Turns out, Redis was using twice as much memory as usual every time it went to flush to disk, which is every 15 minutes with our configuration. So every 15 minutes, Redis would go from using 15GB of memory to using 30GB.

After talking to James Hartig for a little while we found out that this was a known issue with the version of Redis we were using (1.2.1), which had been fixed in the very next release. Ed upgraded to the latest version of Redis, and things have been fine since. But that’s how Redis ruined the day.


Our setup with Redis on our stream servers should continue to work for us for the foreseeable future. They provide a natural and obvious sharding mechanism, because storing information about the streams on the actual stream server that handles the request means that adding more stream servers automatically means adding more capacity.

On the other hand, Redis for sessions is a very temporary solution. We have 1-3 months before we’re out of capacity on one server for all session information because Redis currently requires that all information stored must be kept in memory. There isn’t a natural or easy way to shard something like sessions, aside from using a hashing algorithm or some sort which will require us to shuffle data around every time we add a new server, or use another server for keeping track of all of our shards. Redis is soon adding support for virtual memory so it will be possible to store more information than there is memory available, but we feel it still doesn’t adequately address the need to scale out, which will eventually come, just not as quickly as with MySQL. The lead candidate for handling sessions long term is Cassandra, because it handles the difficult and annoying tasks of sharding, moving data around and figuring out where it lives, for you. We need to do some extensive performance testing to make sure that it’s truly going to be a good long term fit for our uses, but I am optimistic.

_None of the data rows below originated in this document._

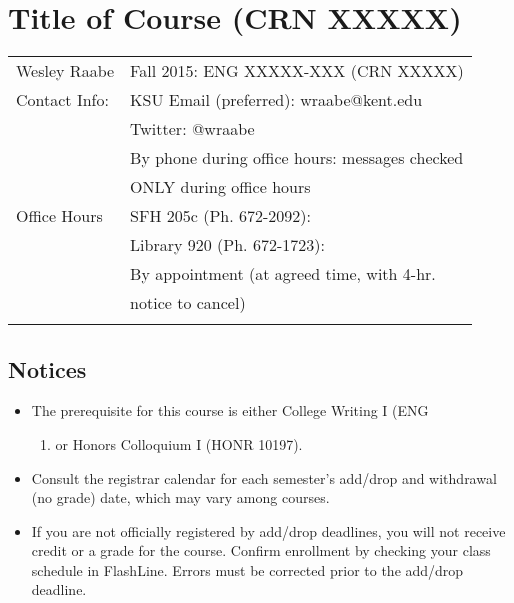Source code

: \documentclass[]{article}
\begin{document}
\section{Title of Course (CRN XXXXX)}\label{title-of-course-crn-xxxxx}

\begin{longtable}[c]{@{}ll@{}}
\toprule\addlinespace
Wesley Raabe & Fall 2015: ENG XXXXX-XXX (CRN XXXXX)
\\\addlinespace
Contact Info: & KSU Email (preferred): wraabe@kent.edu
\\\addlinespace
& Twitter: @wraabe
\\\addlinespace
& By phone during office hours: messages checked
\\\addlinespace
& ONLY during office hours
\\\addlinespace
Office Hours & SFH 205c (Ph. 672-2092):
\\\addlinespace
& Library 920 (Ph. 672-1723):
\\\addlinespace
& By appointment (at agreed time, with 4-hr.
\\\addlinespace
& notice to cancel)
\\\addlinespace
\bottomrule
\end{longtable}

\subsection{Notices}\label{notices}

\begin{itemize}
\itemsep1pt\parskip0pt
\item
  The prerequisite for this course is either College Writing I (ENG

  \begin{enumerate}
  \def\labelenumi{\arabic{enumi})}
  \setcounter{enumi}{11010}
  \itemsep1pt\parskip0pt
  \item
    or Honors Colloquium I (HONR 10197).
  \end{enumerate}
\item
  Consult the registrar calendar for each semester's add/drop and
  withdrawal (no grade) date, which may vary among courses.
\item
  If you are not officially registered by add/drop deadlines, you will
  not receive credit or a grade for the course. Confirm enrollment by
  checking your class schedule in FlashLine. Errors must be corrected
  prior to the add/drop deadline.
\end{itemize}
\end{document}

After all, it’s working for Facebook, Digg, Twitter and Reddit. On the other hand, Reddit has run into some speed bumps with it, and I still get the Twitter fail whale regularly, so clearly Cassandra is not made entirely of magic. The clock is ticking, and we still need a permanent home for playlists, which we’re also hoping will be a good fit for Cassandra, so we will begin testing and have at least some preliminary answers in the next couple of weeks, as soon as we get some servers to run it on.

  1. Last Year « Jay Paroline – Grooveshark Dev

    May 20, 2010 at 7:33 am

    […] won’t rehash all the capacity issues we’ve had lately, but needless to say things have been at least as bad as I worried about a year ago. Partially that […]

  2. Shekhar

    May 13, 2011 at 8:12 am

    Good one. Thanks for sharing the story.
    Helped me in taking some db decisions.

  3. Scott

    February 12, 2015 at 6:23 pm

    Where you are at today with sessions handling since I am going through something similar and am trying to figure out whether to go with Redis or Cassandra to replace our current MySQL sessions solution.

    Have the newer features in Redis allowed you to stay on it longer, perhaps permanently?

    If not, where are you at with using Cassandra or have you found a third option?

  4. Jay

    March 30, 2015 at 1:44 pm

    Sorry, I didn’t see your comment earlier. We are using Mongo for session handling currently and it seems to be working fairly well. We will probably re-evaluate using Redis since it has come a long way, but for now Mongo is fine.